Most frequently reported migration issue: enum x { x1, };
The trailing comma is an error, and aC++ now generates Warning 921.

Behavior of the +m[d] and +M[d] options has changed. When used with the -E option, only dependency file information is generated, and there is no preprocessing output.

Behavior when combining the +m[d] or +M[d] option with the -P option is unchanged. Both dependency information and preprocessing output are generated.

The +uc option allows you to change the compiler default (signed char) and treat an unqualified (plain) char data type as unsigned char. This may help in porting code from other environments to HP-UX.

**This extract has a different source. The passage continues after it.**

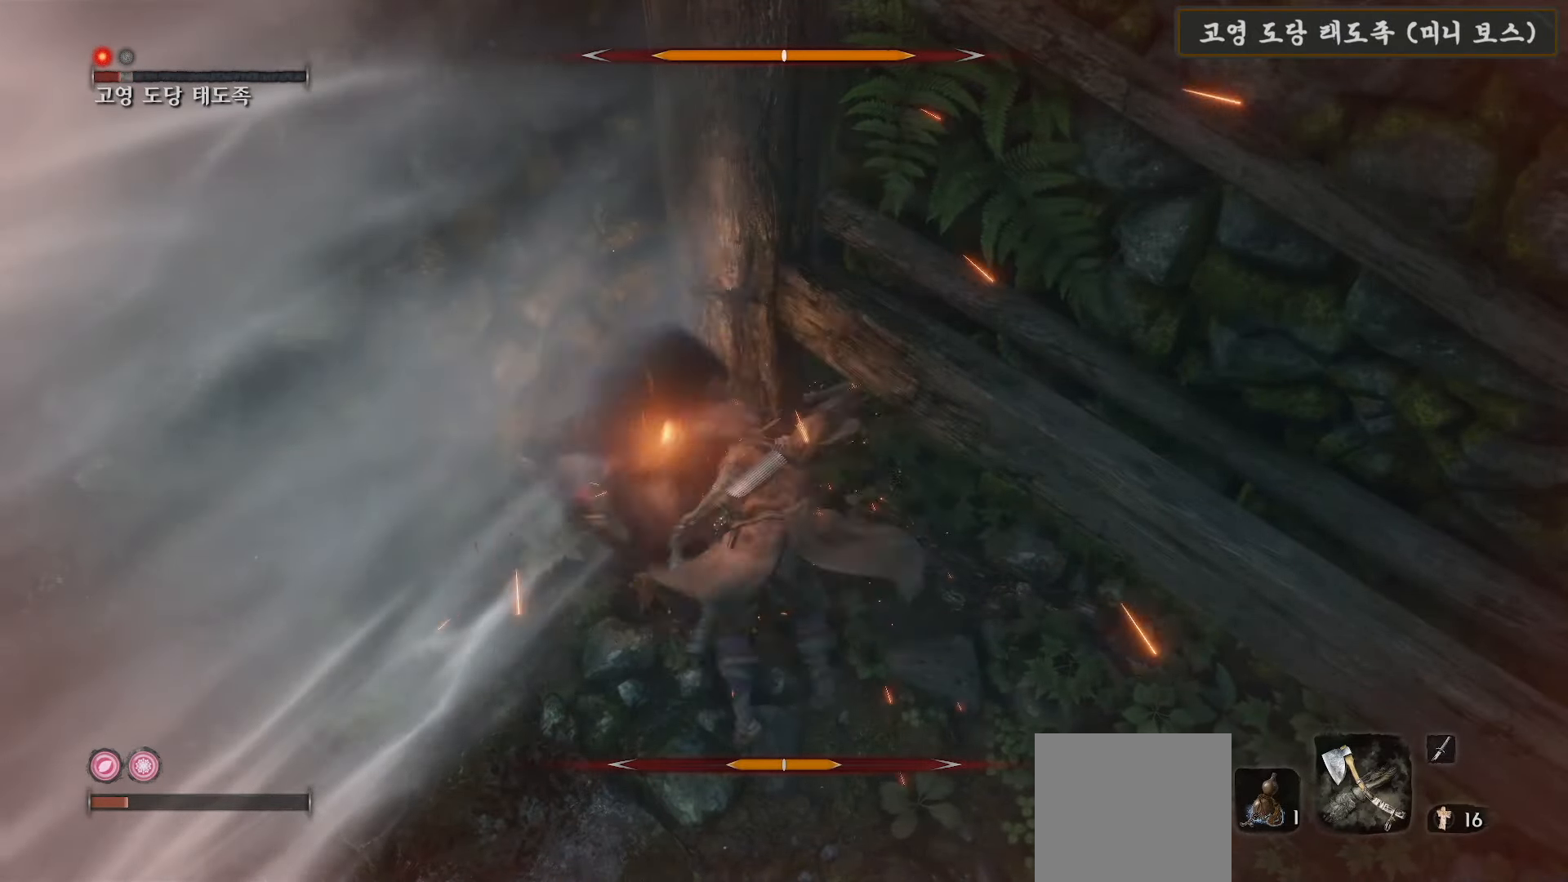
{"buttons": ["R1"], "left_stick": "up", "right_stick": "center", "events": [[83, "R1", "down"], [167, "R1", "up"], [283, "R1", "down"], [367, "R1", "up"], [483, "R1", "down"]]}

As a debugging aid, HP aC++ predefines three string variables for each current function. This functionality provides compatiblity with the C99 standard and with GNU/gcc style coding.

For C99 style coding:

__func__ indicates the function name as it appears in the source.

For GNU/gcc style coding:

 __FUNCTION__  indicates the function name as it appears in the source.

__PRETTY_FUNCTION__  indicates the function name, its argument types, and its return type.

You can use the predefined variables in your code, as in the following examples.

For C99 style coding:

void foo() {
  printf("The function name is %s.\n", __func__);
}
       Output from the example would be:
 
  The function name is foo.

For GNU/gcc style coding:

#include <stdio.h>
 
class a {
 public:
  sub (int i)
  	{
    printf ("__FUNCTION__ = %s\n", __FUNCTION__);
    printf ("__PRETTY_FUNCTION__ = %s\n", __PRETTY_FUNCTION__);	  }
};
 
int main (void)
{
  a ax;
  ax.sub (0);
  return 0;
}
 
       Output from the example would be:
 
__FUNCTION__ = sub
__PRETTY_FUNCTION__ = int  a::sub (int)

Note, these names are not macros. They are predefined string variables. For example, #ifdef __FUNCTION__ has no special meaning inside a function, since the preprocessor does not recognize __FUNCTION__.

Also note, the names __FUNCTION__, __PRETTY_FUNCTION__, and __func__ are reserved for use by the compiler. If any other identifier is explicitly declared using any of these names, the behavior is undefined.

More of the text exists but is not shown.